### WHAT YOU WILL DO
Retype all of the records below word for word, leaving out the pictures.

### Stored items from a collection
________________________
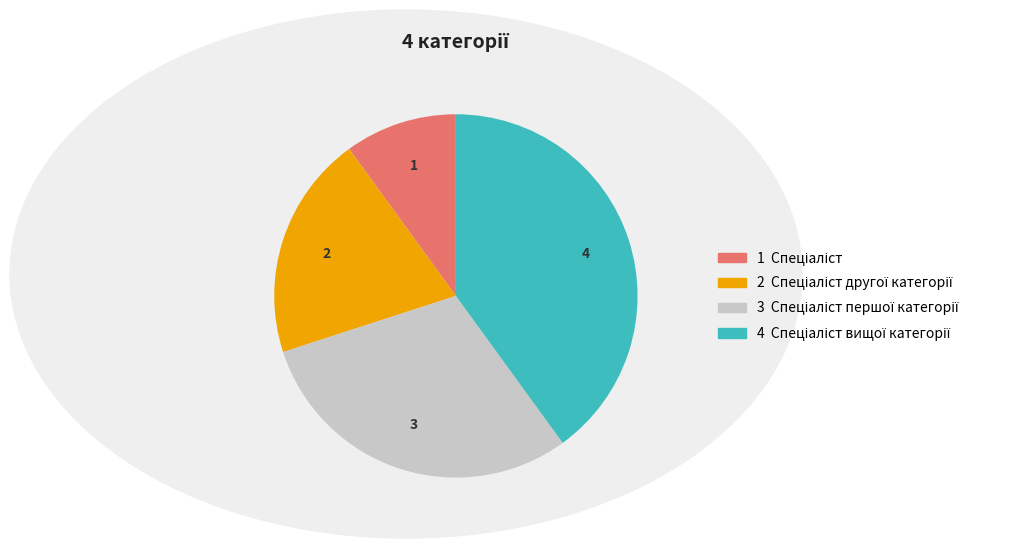

Is there a majority slice in this chart?

No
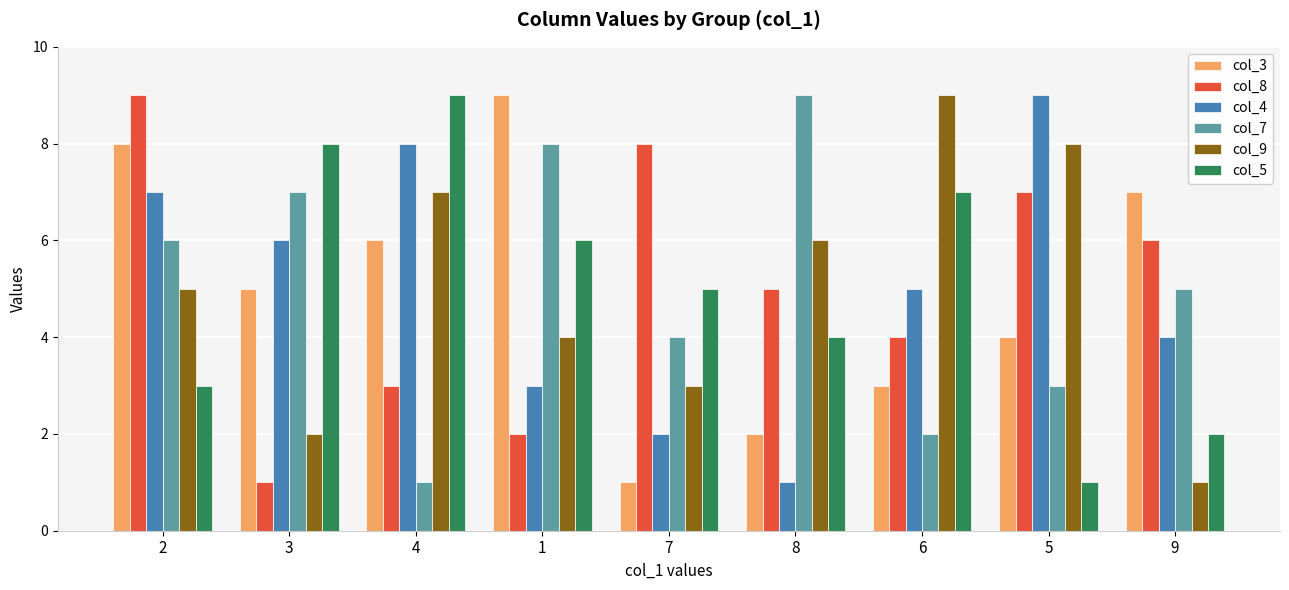

Reading right to left, list all the values displayed in this chart.

col_3: 9=7	5=4	6=3	8=2	7=1	1=9	4=6	3=5	2=8
col_8: 9=6	5=7	6=4	8=5	7=8	1=2	4=3	3=1	2=9
col_4: 9=4	5=9	6=5	8=1	7=2	1=3	4=8	3=6	2=7
col_7: 9=5	5=3	6=2	8=9	7=4	1=8	4=1	3=7	2=6
col_9: 9=1	5=8	6=9	8=6	7=3	1=4	4=7	3=2	2=5
col_5: 9=2	5=1	6=7	8=4	7=5	1=6	4=9	3=8	2=3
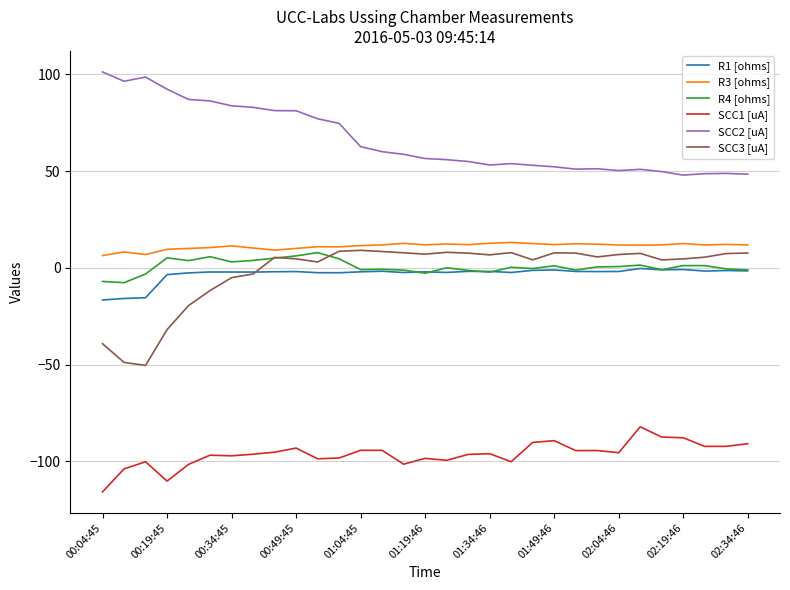

True or false: SCC2 [uA] and R1 [ohms] cross at least once.

False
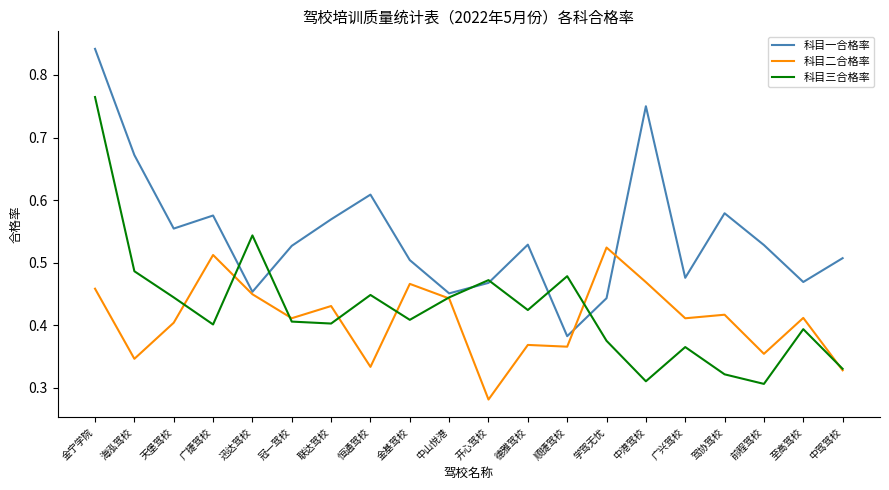

Count the number of data series in this chart.

3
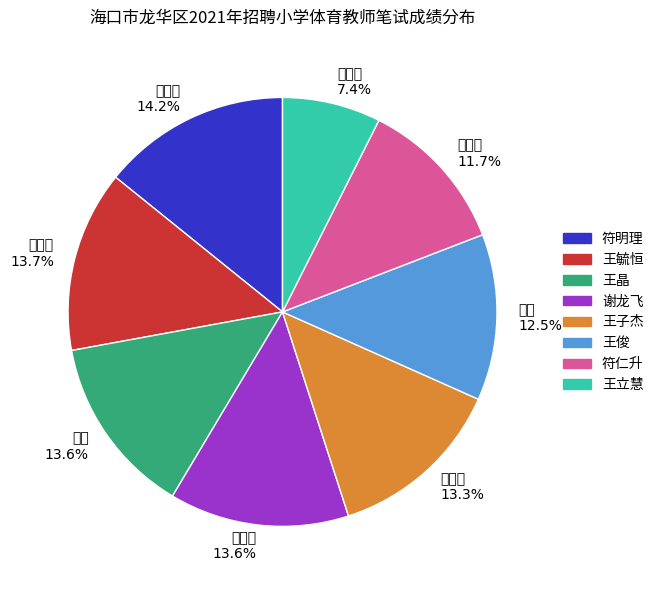

Between 符明理 and 王俊, which is larger?

符明理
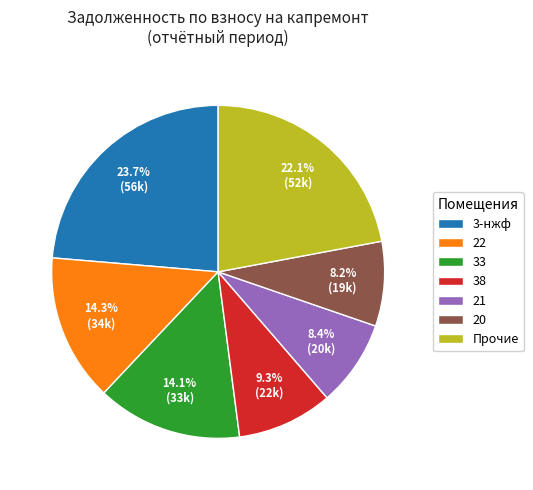

Which category has the biggest portion of the pie?

3-нжф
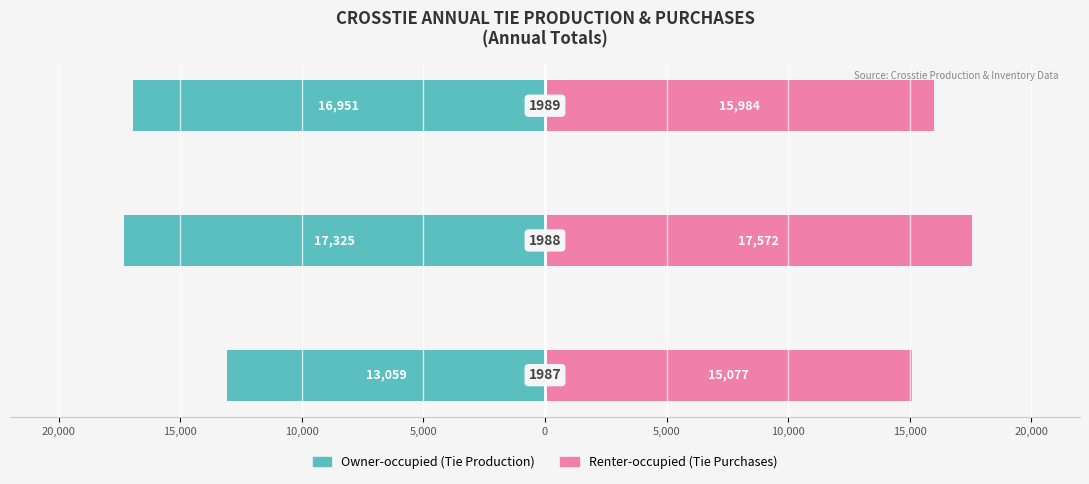

Which series changed the most between 15,000 and 10,000?

Renter-occupied (Tie Purchases)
________________________
### RESPONSE
Is there a majority slice in this chart?

No

Reading right to left, list all the values displayed in this chart.

col_3: 9=7	5=4	6=3	8=2	7=1	1=9	4=6	3=5	2=8
col_8: 9=6	5=7	6=4	8=5	7=8	1=2	4=3	3=1	2=9
col_4: 9=4	5=9	6=5	8=1	7=2	1=3	4=8	3=6	2=7
col_7: 9=5	5=3	6=2	8=9	7=4	1=8	4=1	3=7	2=6
col_9: 9=1	5=8	6=9	8=6	7=3	1=4	4=7	3=2	2=5
col_5: 9=2	5=1	6=7	8=4	7=5	1=6	4=9	3=8	2=3

True or false: SCC2 [uA] and R1 [ohms] cross at least once.

False

Count the number of data series in this chart.

3

Between 符明理 and 王俊, which is larger?

符明理

Which category has the biggest portion of the pie?

3-нжф

Which series changed the most between 15,000 and 10,000?

Renter-occupied (Tie Purchases)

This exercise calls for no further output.